Course pre-requisite(s): Bachelor in Civil Engineering (Master in Civ. Eng.ng preferred)
Course Overview
In academic courses the experimental aspects of Engineering are usually either neglected or discussed as secondary issues. The outcome is that many freshly graduated engineers, and also more experienced ones, are unable to deal adequately with test data
and, sometimes, slide into relevant errors that may lead to collapse.
The course is aimed at providing a coherent and complete knowledge of the experimental aspects of Civil Structural Engineering: a theoretical base, a technological knowledge, practical and operational infos and skills.
In a 40 hours course the information transferred to the student can cover the basic issues that will be provided in a coherent and rational approach so as to allow the students to continue any further detailed study in the field.
The discussion of several case studies, either from literature and from the direct experience of the lecturer, allows to outline the details of testing to be discussed, the tricks behind a wrong testing campaign to be identified. In this way, the info provided
by the course may be useful also in the field of Forensic Investigations.
Learning Outcomes
At the end of the course, students are expected:
i) to have a solid theoretical background on material and structure characterization;
ii) to have a solid knowledge on the modern testing technology, with pros and cons of
every technique and estimating its reliability;
iii) to have a comprehensive overview of the up-to-date testing procedure for building
materials and structures, either newly built and existing;
iv) to solve easily standard practical problems in material and structural identification;
v) to identify rational procedures for experimental approaches to more complex cases.
Course Content
General issues
Testing materials and structures. What is the strength of a material? The probabilistic approach. Directly measured and derived quantities. Control schemes of a test: force and displacement control, Calibration of a test. Reduced scale testing. The concept of
precision. Error theory (basics).
Equipment
Load and Displacement sensors. Data acquisition. Universal testing machines.
Material testing - Concrete
Fresh concrete (in situ tests). Hardened concrete (from 3 days to 12 months). Existing structures: NDTs and MDTs. Combined methods. Other tests/methods (thermography). Critical discussion of the procedures. Case study.
Material testing - Masonry
NDTs: sonic tests, rebound hammer, georadar. MDTs: flat jacks, core drilling, endoscope. Compression tests (axial) of brickwork. Diagonal compression test: in situ and in Lab tests. Case study.
Structure testing – Static tests
Aims and scope. Experimental setup. Technology. Designing the test. Data processing.Load tests on slabs.
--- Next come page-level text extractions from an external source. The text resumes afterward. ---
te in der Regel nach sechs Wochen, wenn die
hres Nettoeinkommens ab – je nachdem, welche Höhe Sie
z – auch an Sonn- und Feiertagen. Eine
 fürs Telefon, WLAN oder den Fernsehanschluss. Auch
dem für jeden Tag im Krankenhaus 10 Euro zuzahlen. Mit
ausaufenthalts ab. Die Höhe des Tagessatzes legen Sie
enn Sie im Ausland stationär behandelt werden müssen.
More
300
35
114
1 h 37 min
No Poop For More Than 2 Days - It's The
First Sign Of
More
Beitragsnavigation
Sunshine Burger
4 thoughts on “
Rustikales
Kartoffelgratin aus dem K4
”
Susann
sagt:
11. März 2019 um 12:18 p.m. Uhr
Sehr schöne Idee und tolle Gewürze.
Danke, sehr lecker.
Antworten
Theoretical estimation of the displacements. Acceptable-vs-failed tests. Load tests on bridges. Case study.
Structure testing – Dynamic tests
Aims and scope. Experimental setup. Electric measures: sampling and aliasing. Technology. Designing the test. Data processing. Case study.
Appendix: The collapses that changed Structural Engineering…. and some others
This Appendix has the form of 4 seminars (2hours/each) discussing relevant structural collapse case studies (and minor ones):
- Silver Bridge (built 1928 – collapsed 1967) and the Bridge Management Systems
- Hyatt Regency Walkway – Kansas City, 1981: the worst disaster in USA till 9.11and other case studies
- Collapse of a steel warehouse
- Structure-excavation interaction: a case study
Instructional Method
The course relies on lectures. Any theme will be discussed first from a theoretical and then from a practical point of view. Students are involved in the lesson asking them to answer to the question the lecturer gives to the class.
At the end of the course, the Lecturer will provide the students with a practical problem asking them how they would solve it: this will be the issue of an oral discussion.
Required Course Materials
The Lecturer will provide students (on a web site, i.e. the Summer School one if available or the Genoa University) with pdf files of:
- relevant textbooks used in the international context
- scientific papers on some case study
- Power Points files of some of the issues discussed
None of these book needs to be studied or read in advance since the course makes use of the basic concepts of engineering only.
The students need to have at least the basic knowledge of an Engineer in Structural Mechanics and in Structural Engineering. Even though also a bachelor degree would be ok, surely the highest benefit from the course would be obtained by a PhD student.
Assessment
At the end of each theme, there will be a test on that issue, both with multiple choice and open answer questions.
At the end of the course, students will discuss orally the practical problem they have been given.
The final mark will be the weighted average of the intermediate tests and the oral discussion.